Lecture 4B
SQL and Data Querying
Overview of Utility Company Database
A utility company maintains a database for managing service calls.
The call center processes "tickets" that track jobs based on reported issues.
Customer Scenarios
Scenario 1: Customer (ID 001234) queries about a faulty boiler repair.
Scenario 2: A worker inquires about their next job assignment.
Database Design
Tables for Database:
Customer: custId, name, phone, address
Worker: workId, name, phone
Ticket: ticketId, timeReported, problem, status, custId, workId
SQL Queries
Identify Worker Handling Customer Complaint:
SELECT workId, name FROM Worker, Ticket WHERE (Worker.workId = Ticket.workId) AND (custId = 001234);
Find Customer Address with Open Ticket:
SELECT address FROM Ticket, Customer WHERE Ticket.custId = Customer.custId AND status = 'open' ORDER BY timeReported;
Referential Integrity and Database Normalisation
Referential Integrity
Ensures consistency between related tables in a relational database.
A foreign key in one table must reference a primary key in another table.
Normalisation vs Denormalisation
Normalisation: Data stored in multiple related tables to reduce redundancy.
Denormalisation: Consolidates data into fewer tables for performance optimization.
Example scenario governing the decision to denormalise based on organization’s activities.
Challenges with Large Databases
Common Issues
Managing multiple users and frequently accessed data across large R-tables.
Potential performance bottlenecks if tables are stored in various locations.
Denormalisation Advantages:
Optimizes query performance by allowing data redundancy based on real usage patterns.
Data Warehouse Concepts
Overview of Data Warehouse
Stores consolidated, denormalized historical data for analytical purposes.
Transaction data only loaded after activities are complete.
Data Mining
Process of analyzing large datasets to identify patterns and relationships.
Examples of queries:
Sales volume analysis during product promotions.
Correlation between products bought together.
Application of Data Mining
Domains Utilized
Banking: Fraud detection and customer loyalty analysis.
Healthcare: Hospital visit predictions based on past behaviors.
Supply Chain Management: Supplier reliability assessment.

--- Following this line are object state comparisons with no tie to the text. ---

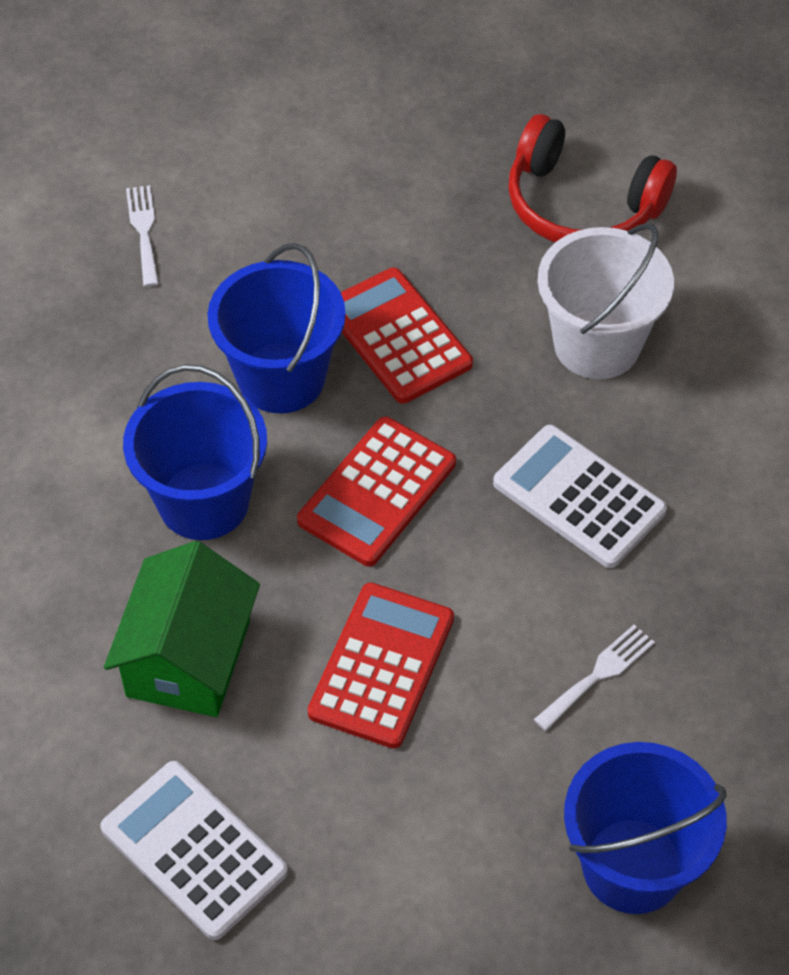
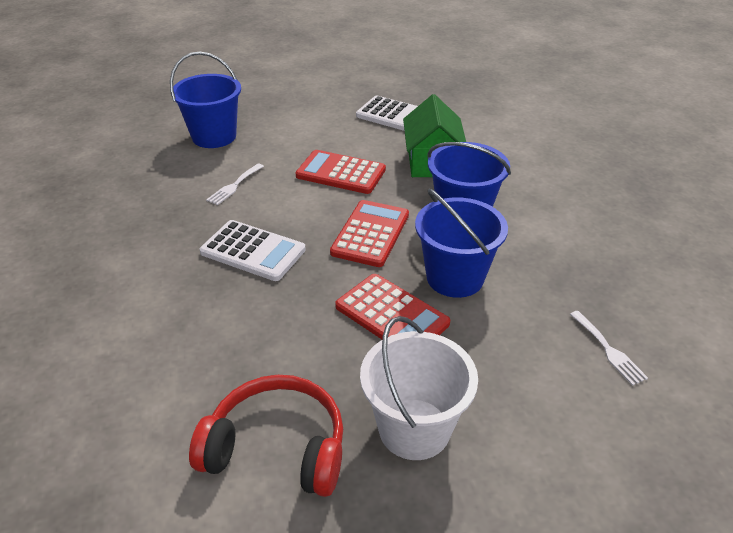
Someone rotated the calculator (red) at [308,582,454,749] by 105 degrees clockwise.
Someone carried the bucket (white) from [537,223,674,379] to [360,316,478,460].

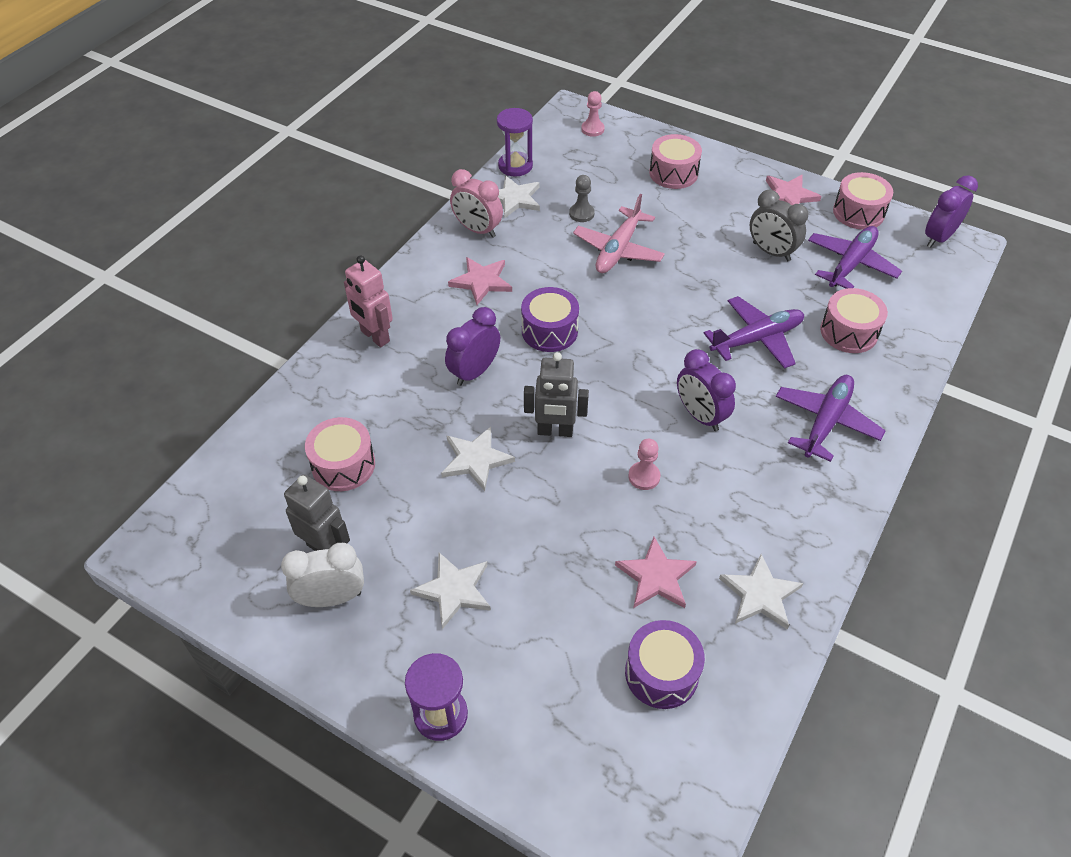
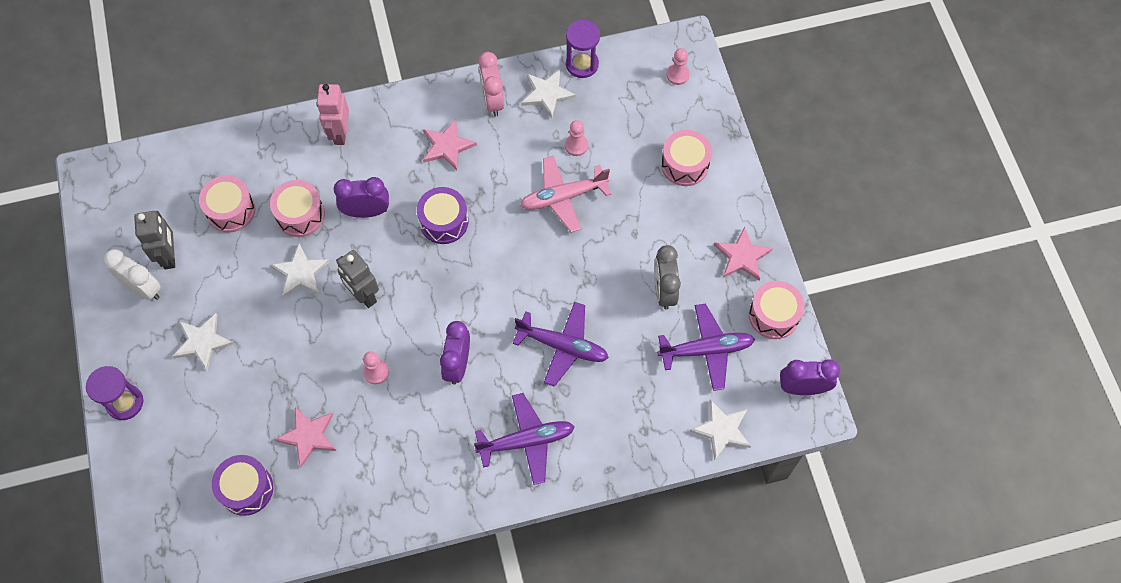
Someone repainted the pawn (grey) at [569,175,595,222], which became the pawn (pink) at [565,120,588,156].
Someone carried the star (white) from [719,554,803,630] to [689,399,751,461].
Someone carried the drum (pink) from [820,288,888,353] to [270,180,325,237].

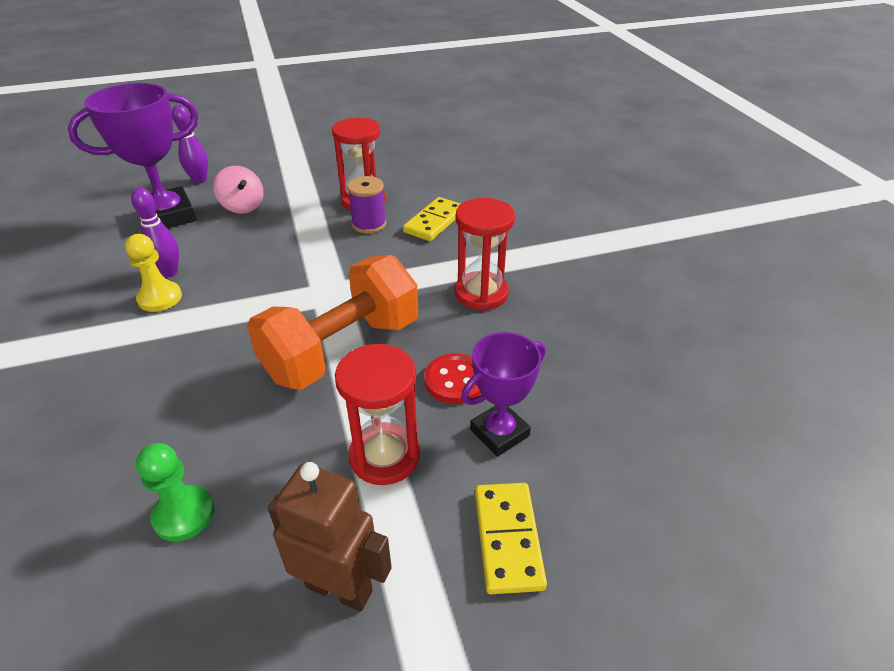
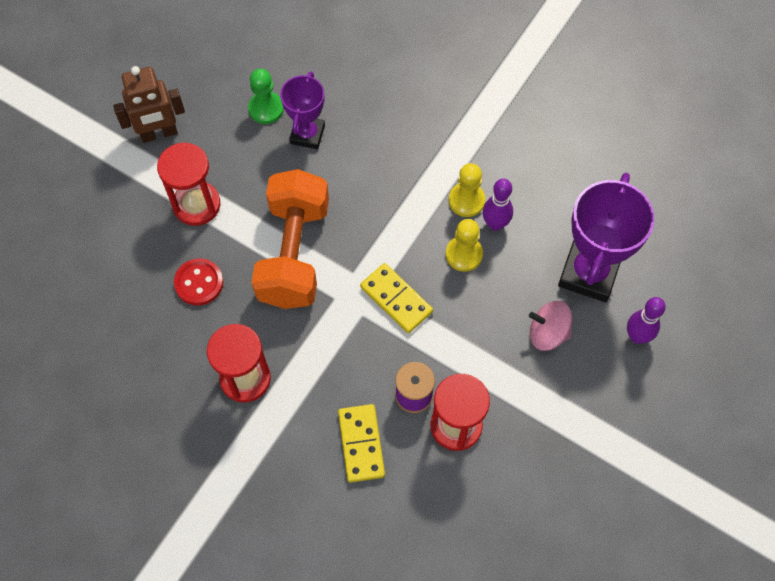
Someone carried the trophy (purple) from [461,332,546,457] to [280,72,325,149].
Someone carried the domino (yellow) from [475,483,547,594] to [360,263,433,333].
Someone put down the pawn (yellow) at [446,219,483,272].

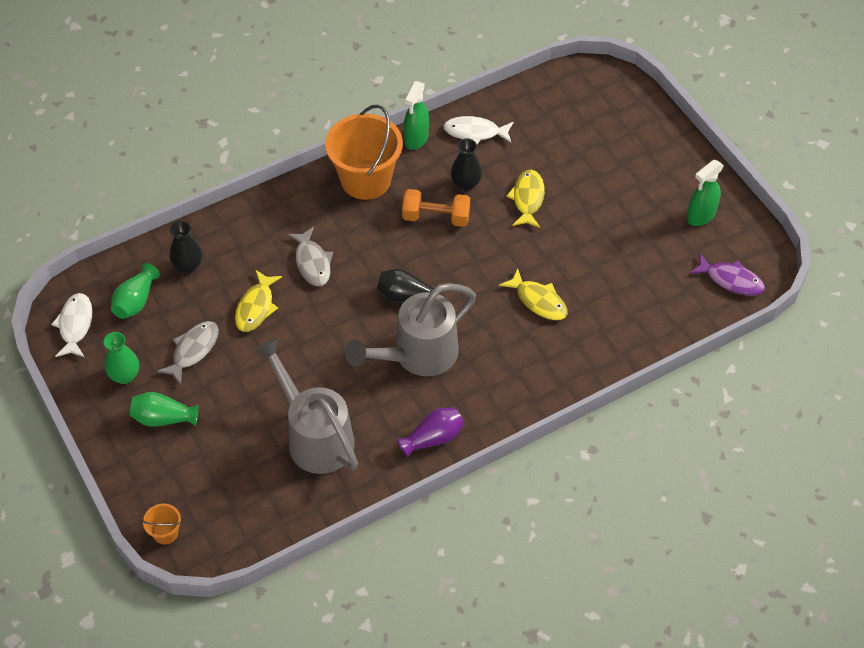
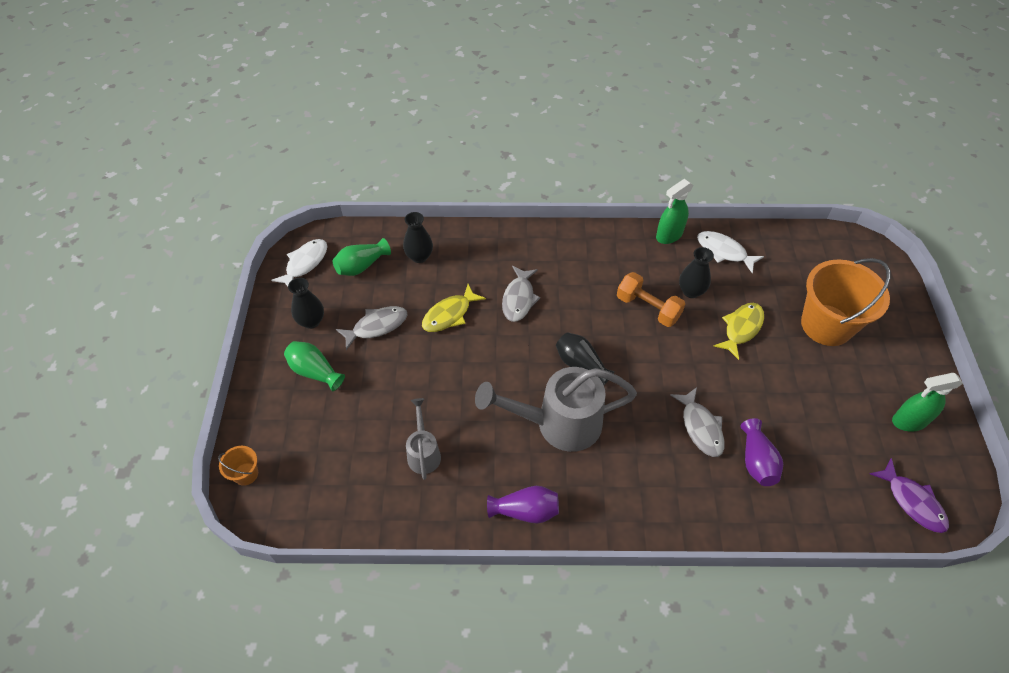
Someone repainted the vase (green) at [103,332,139,384], which became the vase (black) at [288,278,324,329].
Someone scaled the watering can (grey) at [254,337,358,474] by 0.51.
Someone carried the bucket (orange) from [325,105,403,200] to [801,258,891,346].
Someone repainted the fish (yellow) at [499,268,568,320], which became the fish (grey) at [670,387,725,457].
Someone put down the vase (purple) at [740,418,783,486].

Key Data Mining Applications
Consumer Clustering: Identifying characteristics of similar customers.
Churn Prediction: Detecting reasons customers switch to competitors.
Fraud Detection: Establishing parameters for likely fraudulent transactions.
Web Concepts
Surface Web vs Deep Web
Surface Web: Indexable and visible through search engines.
Deep Web: Not indexed; includes protected or uncrawlable content.
The deep web is estimated to contain 96% of the internet’s content, including databases and organizational repositories.
Dynamic Web Pages
Generated based on user interactions and access times, leading to different results for the same search at different times.
Client/Server Architecture
Highlights the interaction between client, server, and database through web applications.
Takeaway Messages
SQL is essential for data projection, joins, and restrictions.
Data warehouses facilitate historical data management and decision-making.
Data mining discovers hidden relationships and patterns in datasets.
Dynamic web pages rely on databases to tailor content to user needs.